Pilgrims flocked to Wenlock, the authenticity of the relics confirmed by a series of miraculous cures. Two people, had their sights restored, while two others were cured of leprosy. Another vomited forth an enormous worm after drinking the water used to wash the saint’s relics. 

At around the same time one Goscelin of Saint-Bertin, a Benedictine monk and jobbing hagiographer, composed a “Life,” or idealised biography, of St Milburga. This tells how she resurrected the dead and banished geese that were devouring the abbey’s corn — a miracle also attributed to her near contemporaries, St Hild at Whitby and St Werburgh at Chester. 

St Milburga also reached down from heaven to smooth tensions between the French conquerors and the vanquished Anglo-Saxons. The French monks used veneration of her relics to confer legitimacy on their priory, which had a joint dedication to St Milburga and St Michael. The relics were “translated” or moved to a specially built shrine, likely behind the high altar, in the monastery’s cathedral-like church, the ruins of which still have the power to impress. A 13th-century source recounts how the holy bones were removed each Whitsuntide and carried in solemn procession around the nearby town. 

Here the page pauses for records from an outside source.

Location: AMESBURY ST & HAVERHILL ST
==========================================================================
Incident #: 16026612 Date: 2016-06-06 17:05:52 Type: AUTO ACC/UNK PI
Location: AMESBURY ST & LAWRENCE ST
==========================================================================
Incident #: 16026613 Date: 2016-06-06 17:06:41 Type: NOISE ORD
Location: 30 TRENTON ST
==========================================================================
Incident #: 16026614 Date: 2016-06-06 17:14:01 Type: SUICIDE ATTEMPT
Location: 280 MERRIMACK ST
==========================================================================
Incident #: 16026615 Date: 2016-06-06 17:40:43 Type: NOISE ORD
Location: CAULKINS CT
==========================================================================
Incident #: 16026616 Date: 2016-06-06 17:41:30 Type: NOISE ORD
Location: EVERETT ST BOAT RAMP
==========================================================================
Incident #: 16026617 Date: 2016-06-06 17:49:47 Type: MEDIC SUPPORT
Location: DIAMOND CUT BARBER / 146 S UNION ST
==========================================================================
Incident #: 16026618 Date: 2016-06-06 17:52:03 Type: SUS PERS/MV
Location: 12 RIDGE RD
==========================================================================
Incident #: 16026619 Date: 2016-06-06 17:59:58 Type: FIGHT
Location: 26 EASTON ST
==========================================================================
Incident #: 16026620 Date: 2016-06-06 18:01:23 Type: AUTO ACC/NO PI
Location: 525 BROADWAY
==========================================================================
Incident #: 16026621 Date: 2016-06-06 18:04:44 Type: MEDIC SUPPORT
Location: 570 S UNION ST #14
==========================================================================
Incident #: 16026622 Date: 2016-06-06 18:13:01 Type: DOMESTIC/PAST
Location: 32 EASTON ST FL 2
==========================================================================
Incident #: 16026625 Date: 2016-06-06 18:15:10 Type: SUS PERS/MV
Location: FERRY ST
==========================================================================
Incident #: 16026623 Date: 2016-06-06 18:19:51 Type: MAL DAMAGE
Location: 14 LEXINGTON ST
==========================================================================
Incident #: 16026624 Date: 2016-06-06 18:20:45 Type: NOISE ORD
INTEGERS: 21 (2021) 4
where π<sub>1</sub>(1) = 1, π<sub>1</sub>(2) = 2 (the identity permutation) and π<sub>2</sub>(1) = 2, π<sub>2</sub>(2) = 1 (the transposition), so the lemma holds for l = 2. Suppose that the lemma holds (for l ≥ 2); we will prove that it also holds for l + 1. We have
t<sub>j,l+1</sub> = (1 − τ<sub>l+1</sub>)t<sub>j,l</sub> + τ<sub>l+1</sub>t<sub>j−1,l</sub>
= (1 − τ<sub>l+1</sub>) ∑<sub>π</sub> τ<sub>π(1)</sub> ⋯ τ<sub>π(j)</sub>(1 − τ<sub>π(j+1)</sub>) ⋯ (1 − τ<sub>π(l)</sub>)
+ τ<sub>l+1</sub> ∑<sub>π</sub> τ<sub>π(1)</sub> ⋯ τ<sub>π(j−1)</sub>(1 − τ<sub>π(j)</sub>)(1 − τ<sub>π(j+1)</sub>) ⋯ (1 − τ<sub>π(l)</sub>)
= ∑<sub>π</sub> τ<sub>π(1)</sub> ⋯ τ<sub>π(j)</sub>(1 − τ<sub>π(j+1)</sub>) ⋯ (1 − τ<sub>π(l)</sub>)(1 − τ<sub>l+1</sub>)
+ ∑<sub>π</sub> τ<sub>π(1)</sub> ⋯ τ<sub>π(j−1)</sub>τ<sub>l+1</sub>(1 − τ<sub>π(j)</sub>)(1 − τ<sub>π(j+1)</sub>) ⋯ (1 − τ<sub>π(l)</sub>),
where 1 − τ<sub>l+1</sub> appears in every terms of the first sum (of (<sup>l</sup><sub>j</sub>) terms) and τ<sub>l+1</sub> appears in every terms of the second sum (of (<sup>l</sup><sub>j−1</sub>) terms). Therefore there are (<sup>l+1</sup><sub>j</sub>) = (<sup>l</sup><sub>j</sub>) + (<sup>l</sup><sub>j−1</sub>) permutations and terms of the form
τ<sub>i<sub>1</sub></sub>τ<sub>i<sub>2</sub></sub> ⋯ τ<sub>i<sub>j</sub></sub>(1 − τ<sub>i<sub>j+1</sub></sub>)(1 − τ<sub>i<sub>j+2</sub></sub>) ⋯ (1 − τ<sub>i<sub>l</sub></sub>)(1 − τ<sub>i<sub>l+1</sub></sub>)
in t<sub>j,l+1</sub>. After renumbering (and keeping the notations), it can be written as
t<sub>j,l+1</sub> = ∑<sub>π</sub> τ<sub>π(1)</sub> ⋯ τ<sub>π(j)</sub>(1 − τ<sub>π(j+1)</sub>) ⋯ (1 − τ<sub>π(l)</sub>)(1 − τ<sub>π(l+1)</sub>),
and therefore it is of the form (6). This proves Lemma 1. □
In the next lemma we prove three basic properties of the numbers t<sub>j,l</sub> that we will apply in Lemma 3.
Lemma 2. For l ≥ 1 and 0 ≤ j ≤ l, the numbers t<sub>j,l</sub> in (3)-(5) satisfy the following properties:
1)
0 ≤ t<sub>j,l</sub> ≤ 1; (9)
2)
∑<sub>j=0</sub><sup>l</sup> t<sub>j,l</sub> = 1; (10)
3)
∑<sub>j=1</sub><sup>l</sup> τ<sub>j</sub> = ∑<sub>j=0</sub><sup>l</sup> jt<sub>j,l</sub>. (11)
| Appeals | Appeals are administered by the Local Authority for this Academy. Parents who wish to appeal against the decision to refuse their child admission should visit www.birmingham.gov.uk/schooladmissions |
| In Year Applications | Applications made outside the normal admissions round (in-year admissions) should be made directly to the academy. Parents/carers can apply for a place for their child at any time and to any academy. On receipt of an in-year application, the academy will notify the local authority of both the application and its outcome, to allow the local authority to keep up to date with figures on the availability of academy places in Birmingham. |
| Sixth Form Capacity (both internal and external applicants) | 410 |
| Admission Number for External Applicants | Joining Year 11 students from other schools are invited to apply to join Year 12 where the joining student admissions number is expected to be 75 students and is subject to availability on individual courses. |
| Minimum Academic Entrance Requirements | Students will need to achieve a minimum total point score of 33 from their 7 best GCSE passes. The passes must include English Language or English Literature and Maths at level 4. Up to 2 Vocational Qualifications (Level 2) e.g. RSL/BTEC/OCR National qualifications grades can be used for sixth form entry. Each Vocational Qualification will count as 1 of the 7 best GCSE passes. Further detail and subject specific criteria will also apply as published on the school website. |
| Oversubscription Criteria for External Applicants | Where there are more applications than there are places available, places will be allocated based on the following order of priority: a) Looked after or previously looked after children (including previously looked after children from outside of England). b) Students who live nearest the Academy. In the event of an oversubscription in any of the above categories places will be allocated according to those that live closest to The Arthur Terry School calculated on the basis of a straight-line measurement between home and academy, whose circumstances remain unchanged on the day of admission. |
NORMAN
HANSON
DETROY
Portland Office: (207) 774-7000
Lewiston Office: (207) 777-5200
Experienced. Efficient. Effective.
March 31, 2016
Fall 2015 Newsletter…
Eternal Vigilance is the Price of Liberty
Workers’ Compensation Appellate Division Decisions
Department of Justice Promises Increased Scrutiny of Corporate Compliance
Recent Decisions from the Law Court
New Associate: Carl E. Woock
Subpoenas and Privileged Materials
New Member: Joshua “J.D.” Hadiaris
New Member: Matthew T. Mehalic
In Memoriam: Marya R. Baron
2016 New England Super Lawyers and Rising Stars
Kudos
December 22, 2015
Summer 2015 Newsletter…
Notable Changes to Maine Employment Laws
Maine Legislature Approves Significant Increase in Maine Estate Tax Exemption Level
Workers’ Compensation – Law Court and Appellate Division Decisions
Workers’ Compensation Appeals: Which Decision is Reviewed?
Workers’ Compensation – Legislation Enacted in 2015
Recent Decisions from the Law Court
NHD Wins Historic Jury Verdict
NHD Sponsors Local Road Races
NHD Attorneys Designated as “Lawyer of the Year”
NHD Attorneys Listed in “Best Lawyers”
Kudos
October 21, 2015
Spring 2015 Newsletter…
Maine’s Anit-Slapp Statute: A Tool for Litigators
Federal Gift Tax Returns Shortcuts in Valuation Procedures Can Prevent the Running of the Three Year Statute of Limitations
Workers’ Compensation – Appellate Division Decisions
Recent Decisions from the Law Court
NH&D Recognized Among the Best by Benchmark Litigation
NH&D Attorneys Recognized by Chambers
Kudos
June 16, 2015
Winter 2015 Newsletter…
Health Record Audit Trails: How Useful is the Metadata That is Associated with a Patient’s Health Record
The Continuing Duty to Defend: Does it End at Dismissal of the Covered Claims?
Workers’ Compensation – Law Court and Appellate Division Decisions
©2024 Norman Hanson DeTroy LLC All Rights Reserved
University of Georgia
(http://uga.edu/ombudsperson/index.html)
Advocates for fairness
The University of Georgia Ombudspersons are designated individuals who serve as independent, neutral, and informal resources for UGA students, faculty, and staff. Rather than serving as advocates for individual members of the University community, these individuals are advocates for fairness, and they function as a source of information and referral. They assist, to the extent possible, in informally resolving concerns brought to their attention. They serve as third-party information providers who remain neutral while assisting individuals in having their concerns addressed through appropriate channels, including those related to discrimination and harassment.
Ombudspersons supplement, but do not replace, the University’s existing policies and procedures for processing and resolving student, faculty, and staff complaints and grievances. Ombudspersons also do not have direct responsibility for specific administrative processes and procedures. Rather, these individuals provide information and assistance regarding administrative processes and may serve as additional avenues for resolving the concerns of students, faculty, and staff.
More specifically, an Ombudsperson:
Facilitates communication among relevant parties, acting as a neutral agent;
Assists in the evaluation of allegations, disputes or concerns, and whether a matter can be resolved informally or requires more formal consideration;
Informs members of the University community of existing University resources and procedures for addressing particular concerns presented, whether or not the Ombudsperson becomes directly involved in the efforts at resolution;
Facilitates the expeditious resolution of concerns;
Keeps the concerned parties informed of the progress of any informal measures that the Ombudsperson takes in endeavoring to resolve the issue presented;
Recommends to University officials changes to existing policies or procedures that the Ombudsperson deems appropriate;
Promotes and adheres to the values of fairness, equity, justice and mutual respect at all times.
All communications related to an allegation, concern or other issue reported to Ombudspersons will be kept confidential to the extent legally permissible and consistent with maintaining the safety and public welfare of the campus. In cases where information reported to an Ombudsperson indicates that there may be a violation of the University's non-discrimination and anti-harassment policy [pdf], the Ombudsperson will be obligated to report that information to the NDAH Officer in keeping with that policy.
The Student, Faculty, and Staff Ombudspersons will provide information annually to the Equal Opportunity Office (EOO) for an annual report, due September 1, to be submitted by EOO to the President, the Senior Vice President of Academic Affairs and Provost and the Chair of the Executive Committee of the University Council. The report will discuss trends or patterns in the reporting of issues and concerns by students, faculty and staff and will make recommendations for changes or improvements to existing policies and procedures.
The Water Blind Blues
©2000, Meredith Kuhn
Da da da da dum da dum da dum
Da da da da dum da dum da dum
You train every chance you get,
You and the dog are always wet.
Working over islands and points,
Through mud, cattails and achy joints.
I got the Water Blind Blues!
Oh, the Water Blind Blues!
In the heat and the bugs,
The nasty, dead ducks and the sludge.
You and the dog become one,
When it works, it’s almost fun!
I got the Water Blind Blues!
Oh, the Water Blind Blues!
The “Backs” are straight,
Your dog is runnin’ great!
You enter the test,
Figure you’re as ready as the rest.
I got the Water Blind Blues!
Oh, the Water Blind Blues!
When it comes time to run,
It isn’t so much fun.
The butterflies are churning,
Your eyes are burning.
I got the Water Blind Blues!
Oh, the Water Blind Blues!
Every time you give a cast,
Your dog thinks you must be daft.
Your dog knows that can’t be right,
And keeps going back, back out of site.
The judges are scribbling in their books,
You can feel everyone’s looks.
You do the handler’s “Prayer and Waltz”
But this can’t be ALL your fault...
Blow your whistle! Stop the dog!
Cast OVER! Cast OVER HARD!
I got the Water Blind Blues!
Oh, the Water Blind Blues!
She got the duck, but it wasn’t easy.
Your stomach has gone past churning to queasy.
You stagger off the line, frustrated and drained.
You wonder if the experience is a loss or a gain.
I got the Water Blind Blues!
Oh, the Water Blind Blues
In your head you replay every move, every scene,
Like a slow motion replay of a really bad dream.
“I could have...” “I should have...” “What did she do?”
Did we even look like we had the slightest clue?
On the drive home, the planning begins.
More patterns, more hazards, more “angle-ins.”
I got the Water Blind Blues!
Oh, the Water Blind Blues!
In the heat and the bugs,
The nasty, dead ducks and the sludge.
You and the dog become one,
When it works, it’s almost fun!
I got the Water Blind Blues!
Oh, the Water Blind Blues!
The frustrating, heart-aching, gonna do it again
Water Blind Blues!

For the rest of the Middle Ages, the Wenlock monks held their patron saint in the highest esteem. Her image adorned the priory’s seal, while manuscripts in its library contained prose and poetry written in her honour. In January 1540, however, Wenlock fell victim to Henry VIII’s Dissolution of the Monasteries. Gold and silver from St Milburga’s shrine rapidly found its way into the royal treasury. Targeted for destruction, the saint’s relics were once again lost. We’re still waiting for a couple of naughty boys to stumble upon them. Stranger things have happened.